» Required work
Switch each "common name" to "vernacular name" in the stretch of entries from the start through the line containing "genus: Myathropa", and reproduce only those lines, leaving everything else unchanged.
___
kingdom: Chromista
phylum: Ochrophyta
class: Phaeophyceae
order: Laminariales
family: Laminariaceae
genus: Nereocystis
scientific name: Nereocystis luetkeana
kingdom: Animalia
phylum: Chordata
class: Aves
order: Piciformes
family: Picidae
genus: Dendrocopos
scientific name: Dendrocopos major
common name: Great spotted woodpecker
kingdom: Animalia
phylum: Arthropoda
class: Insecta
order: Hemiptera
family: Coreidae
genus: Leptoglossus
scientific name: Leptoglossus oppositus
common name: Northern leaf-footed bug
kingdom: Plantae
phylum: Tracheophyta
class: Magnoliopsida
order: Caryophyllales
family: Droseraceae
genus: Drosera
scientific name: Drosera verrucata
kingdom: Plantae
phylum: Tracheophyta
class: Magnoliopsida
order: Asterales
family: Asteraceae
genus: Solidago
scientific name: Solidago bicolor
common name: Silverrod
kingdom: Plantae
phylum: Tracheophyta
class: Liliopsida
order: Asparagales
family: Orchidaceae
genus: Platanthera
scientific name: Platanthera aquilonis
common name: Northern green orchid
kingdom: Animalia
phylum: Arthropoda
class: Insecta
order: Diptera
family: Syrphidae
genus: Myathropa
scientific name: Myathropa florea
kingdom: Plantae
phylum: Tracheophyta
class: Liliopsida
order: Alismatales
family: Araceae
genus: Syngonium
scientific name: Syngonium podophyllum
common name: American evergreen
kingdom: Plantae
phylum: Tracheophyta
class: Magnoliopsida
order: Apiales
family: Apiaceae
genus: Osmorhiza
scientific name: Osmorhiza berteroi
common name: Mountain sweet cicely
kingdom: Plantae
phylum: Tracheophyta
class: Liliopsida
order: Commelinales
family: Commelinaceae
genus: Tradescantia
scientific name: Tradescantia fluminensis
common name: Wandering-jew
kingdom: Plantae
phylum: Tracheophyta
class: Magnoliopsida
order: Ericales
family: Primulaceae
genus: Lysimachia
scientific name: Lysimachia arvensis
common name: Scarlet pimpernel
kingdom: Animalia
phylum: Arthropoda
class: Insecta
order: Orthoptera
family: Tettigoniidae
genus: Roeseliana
___
» Result below
kingdom: Chromista
phylum: Ochrophyta
class: Phaeophyceae
order: Laminariales
family: Laminariaceae
genus: Nereocystis
scientific name: Nereocystis luetkeana
kingdom: Animalia
phylum: Chordata
class: Aves
order: Piciformes
family: Picidae
genus: Dendrocopos
scientific name: Dendrocopos major
vernacular name: Great spotted woodpecker
kingdom: Animalia
phylum: Arthropoda
class: Insecta
order: Hemiptera
family: Coreidae
genus: Leptoglossus
scientific name: Leptoglossus oppositus
vernacular name: Northern leaf-footed bug
kingdom: Plantae
phylum: Tracheophyta
class: Magnoliopsida
order: Caryophyllales
family: Droseraceae
genus: Drosera
scientific name: Drosera verrucata
kingdom: Plantae
phylum: Tracheophyta
class: Magnoliopsida
order: Asterales
family: Asteraceae
genus: Solidago
scientific name: Solidago bicolor
vernacular name: Silverrod
kingdom: Plantae
phylum: Tracheophyta
class: Liliopsida
order: Asparagales
family: Orchidaceae
genus: Platanthera
scientific name: Platanthera aquilonis
vernacular name: Northern green orchid
kingdom: Animalia
phylum: Arthropoda
class: Insecta
order: Diptera
family: Syrphidae
genus: Myathropa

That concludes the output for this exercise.